Records excerpted from a collection
————

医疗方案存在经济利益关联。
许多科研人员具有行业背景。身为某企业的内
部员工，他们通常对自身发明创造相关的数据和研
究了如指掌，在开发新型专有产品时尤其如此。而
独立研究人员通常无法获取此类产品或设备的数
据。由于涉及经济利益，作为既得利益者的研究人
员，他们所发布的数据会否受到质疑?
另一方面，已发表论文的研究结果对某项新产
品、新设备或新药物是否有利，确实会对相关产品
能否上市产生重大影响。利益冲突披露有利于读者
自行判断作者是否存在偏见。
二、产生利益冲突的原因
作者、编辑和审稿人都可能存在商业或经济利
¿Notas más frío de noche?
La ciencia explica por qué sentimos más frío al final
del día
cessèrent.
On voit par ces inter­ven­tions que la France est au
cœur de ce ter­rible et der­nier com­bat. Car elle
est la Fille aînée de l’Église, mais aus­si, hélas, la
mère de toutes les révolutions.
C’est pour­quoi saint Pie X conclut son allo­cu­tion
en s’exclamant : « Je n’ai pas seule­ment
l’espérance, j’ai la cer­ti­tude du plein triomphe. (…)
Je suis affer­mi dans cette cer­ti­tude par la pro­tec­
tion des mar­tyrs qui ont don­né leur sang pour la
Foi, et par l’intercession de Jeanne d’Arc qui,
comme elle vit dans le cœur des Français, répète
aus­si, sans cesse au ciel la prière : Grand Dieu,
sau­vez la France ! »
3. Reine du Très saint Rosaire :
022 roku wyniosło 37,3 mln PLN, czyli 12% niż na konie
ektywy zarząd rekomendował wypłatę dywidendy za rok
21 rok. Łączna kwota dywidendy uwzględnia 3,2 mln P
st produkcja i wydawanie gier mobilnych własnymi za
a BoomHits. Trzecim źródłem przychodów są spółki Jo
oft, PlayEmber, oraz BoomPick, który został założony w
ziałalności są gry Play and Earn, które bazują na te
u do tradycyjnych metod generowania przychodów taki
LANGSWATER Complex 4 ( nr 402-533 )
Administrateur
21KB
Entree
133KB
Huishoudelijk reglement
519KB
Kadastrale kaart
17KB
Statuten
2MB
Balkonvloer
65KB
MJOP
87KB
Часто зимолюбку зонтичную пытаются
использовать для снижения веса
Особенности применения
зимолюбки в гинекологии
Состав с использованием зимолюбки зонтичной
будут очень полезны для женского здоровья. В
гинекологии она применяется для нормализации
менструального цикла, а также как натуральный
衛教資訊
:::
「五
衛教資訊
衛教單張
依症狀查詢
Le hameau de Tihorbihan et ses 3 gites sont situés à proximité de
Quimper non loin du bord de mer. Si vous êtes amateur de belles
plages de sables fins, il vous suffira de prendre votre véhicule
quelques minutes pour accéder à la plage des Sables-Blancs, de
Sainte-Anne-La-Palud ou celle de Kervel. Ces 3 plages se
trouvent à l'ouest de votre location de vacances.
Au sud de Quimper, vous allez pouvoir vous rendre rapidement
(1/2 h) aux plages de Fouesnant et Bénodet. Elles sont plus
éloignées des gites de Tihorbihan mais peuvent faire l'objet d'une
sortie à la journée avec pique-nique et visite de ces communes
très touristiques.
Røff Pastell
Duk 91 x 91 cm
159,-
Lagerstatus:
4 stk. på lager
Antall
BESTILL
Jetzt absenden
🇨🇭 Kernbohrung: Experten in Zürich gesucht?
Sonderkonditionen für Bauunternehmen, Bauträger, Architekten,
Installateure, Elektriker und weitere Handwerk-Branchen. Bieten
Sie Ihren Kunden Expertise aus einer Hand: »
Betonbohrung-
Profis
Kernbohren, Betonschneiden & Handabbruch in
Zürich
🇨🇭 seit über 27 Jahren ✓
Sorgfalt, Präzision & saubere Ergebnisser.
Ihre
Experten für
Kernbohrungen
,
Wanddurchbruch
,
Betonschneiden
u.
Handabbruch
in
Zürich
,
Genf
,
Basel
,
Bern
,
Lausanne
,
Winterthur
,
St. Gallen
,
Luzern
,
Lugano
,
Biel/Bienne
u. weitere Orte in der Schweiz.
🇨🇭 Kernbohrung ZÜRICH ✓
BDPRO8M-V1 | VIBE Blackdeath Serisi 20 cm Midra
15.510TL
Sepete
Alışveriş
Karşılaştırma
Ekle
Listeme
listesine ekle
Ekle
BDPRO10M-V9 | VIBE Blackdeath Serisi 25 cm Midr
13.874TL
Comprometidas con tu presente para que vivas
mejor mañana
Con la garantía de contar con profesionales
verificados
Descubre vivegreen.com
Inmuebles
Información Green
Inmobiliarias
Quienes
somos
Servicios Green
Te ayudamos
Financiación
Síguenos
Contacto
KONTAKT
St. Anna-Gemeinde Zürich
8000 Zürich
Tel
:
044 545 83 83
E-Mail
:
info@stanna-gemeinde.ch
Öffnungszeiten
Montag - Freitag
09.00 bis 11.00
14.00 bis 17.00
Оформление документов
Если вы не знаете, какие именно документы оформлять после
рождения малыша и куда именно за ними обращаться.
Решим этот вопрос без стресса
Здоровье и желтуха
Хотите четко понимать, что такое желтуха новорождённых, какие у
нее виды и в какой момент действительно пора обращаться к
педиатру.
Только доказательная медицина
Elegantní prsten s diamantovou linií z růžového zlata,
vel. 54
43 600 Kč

————

WORK REQUEST
This exercise requires that all of the entries be repeated exactly.

RESULT OF THIS TASK
医疗方案存在经济利益关联。
许多科研人员具有行业背景。身为某企业的内
部员工，他们通常对自身发明创造相关的数据和研
究了如指掌，在开发新型专有产品时尤其如此。而
独立研究人员通常无法获取此类产品或设备的数
据。由于涉及经济利益，作为既得利益者的研究人
员，他们所发布的数据会否受到质疑?
另一方面，已发表论文的研究结果对某项新产
品、新设备或新药物是否有利，确实会对相关产品
能否上市产生重大影响。利益冲突披露有利于读者
自行判断作者是否存在偏见。
二、产生利益冲突的原因
作者、编辑和审稿人都可能存在商业或经济利
¿Notas más frío de noche?
La ciencia explica por qué sentimos más frío al final
del día
cessèrent.
On voit par ces inter­ven­tions que la France est au
cœur de ce ter­rible et der­nier com­bat. Car elle
est la Fille aînée de l’Église, mais aus­si, hélas, la
mère de toutes les révolutions.
C’est pour­quoi saint Pie X conclut son allo­cu­tion
en s’exclamant : « Je n’ai pas seule­ment
l’espérance, j’ai la cer­ti­tude du plein triomphe. (…)
Je suis affer­mi dans cette cer­ti­tude par la pro­tec­
tion des mar­tyrs qui ont don­né leur sang pour la
Foi, et par l’intercession de Jeanne d’Arc qui,
comme elle vit dans le cœur des Français, répète
aus­si, sans cesse au ciel la prière : Grand Dieu,
sau­vez la France ! »
3. Reine du Très saint Rosaire :
022 roku wyniosło 37,3 mln PLN, czyli 12% niż na konie
ektywy zarząd rekomendował wypłatę dywidendy za rok
21 rok. Łączna kwota dywidendy uwzględnia 3,2 mln P
st produkcja i wydawanie gier mobilnych własnymi za
a BoomHits. Trzecim źródłem przychodów są spółki Jo
oft, PlayEmber, oraz BoomPick, który został założony w
ziałalności są gry Play and Earn, które bazują na te
u do tradycyjnych metod generowania przychodów taki
LANGSWATER Complex 4 ( nr 402-533 )
Administrateur
21KB
Entree
133KB
Huishoudelijk reglement
519KB
Kadastrale kaart
17KB
Statuten
2MB
Balkonvloer
65KB
MJOP
87KB
Часто зимолюбку зонтичную пытаются
использовать для снижения веса
Особенности применения
зимолюбки в гинекологии
Состав с использованием зимолюбки зонтичной
будут очень полезны для женского здоровья. В
гинекологии она применяется для нормализации
менструального цикла, а также как натуральный
衛教資訊
:::
「五
衛教資訊
衛教單張
依症狀查詢
Le hameau de Tihorbihan et ses 3 gites sont situés à proximité de
Quimper non loin du bord de mer. Si vous êtes amateur de belles
plages de sables fins, il vous suffira de prendre votre véhicule
quelques minutes pour accéder à la plage des Sables-Blancs, de
Sainte-Anne-La-Palud ou celle de Kervel. Ces 3 plages se
trouvent à l'ouest de votre location de vacances.
Au sud de Quimper, vous allez pouvoir vous rendre rapidement
(1/2 h) aux plages de Fouesnant et Bénodet. Elles sont plus
éloignées des gites de Tihorbihan mais peuvent faire l'objet d'une
sortie à la journée avec pique-nique et visite de ces communes
très touristiques.
Røff Pastell
Duk 91 x 91 cm
159,-
Lagerstatus:
4 stk. på lager
Antall
BESTILL
Jetzt absenden
🇨🇭 Kernbohrung: Experten in Zürich gesucht?
Sonderkonditionen für Bauunternehmen, Bauträger, Architekten,
Installateure, Elektriker und weitere Handwerk-Branchen. Bieten
Sie Ihren Kunden Expertise aus einer Hand: »
Betonbohrung-
Profis
Kernbohren, Betonschneiden & Handabbruch in
Zürich
🇨🇭 seit über 27 Jahren ✓
Sorgfalt, Präzision & saubere Ergebnisser.
Ihre
Experten für
Kernbohrungen
,
Wanddurchbruch
,
Betonschneiden
u.
Handabbruch
in
Zürich
,
Genf
,
Basel
,
Bern
,
Lausanne
,
Winterthur
,
St. Gallen
,
Luzern
,
Lugano
,
Biel/Bienne
u. weitere Orte in der Schweiz.
🇨🇭 Kernbohrung ZÜRICH ✓
BDPRO8M-V1 | VIBE Blackdeath Serisi 20 cm Midra
15.510TL
Sepete
Alışveriş
Karşılaştırma
Ekle
Listeme
listesine ekle
Ekle
BDPRO10M-V9 | VIBE Blackdeath Serisi 25 cm Midr
13.874TL
Comprometidas con tu presente para que vivas
mejor mañana
Con la garantía de contar con profesionales
verificados
Descubre vivegreen.com
Inmuebles
Información Green
Inmobiliarias
Quienes
somos
Servicios Green
Te ayudamos
Financiación
Síguenos
Contacto
KONTAKT
St. Anna-Gemeinde Zürich
8000 Zürich
Tel
:
044 545 83 83
E-Mail
:
info@stanna-gemeinde.ch
Öffnungszeiten
Montag - Freitag
09.00 bis 11.00
14.00 bis 17.00
Оформление документов
Если вы не знаете, какие именно документы оформлять после
рождения малыша и куда именно за ними обращаться.
Решим этот вопрос без стресса
Здоровье и желтуха
Хотите четко понимать, что такое желтуха новорождённых, какие у
нее виды и в какой момент действительно пора обращаться к
педиатру.
Только доказательная медицина
Elegantní prsten s diamantovou linií z růžového zlata,
vel. 54
43 600 Kč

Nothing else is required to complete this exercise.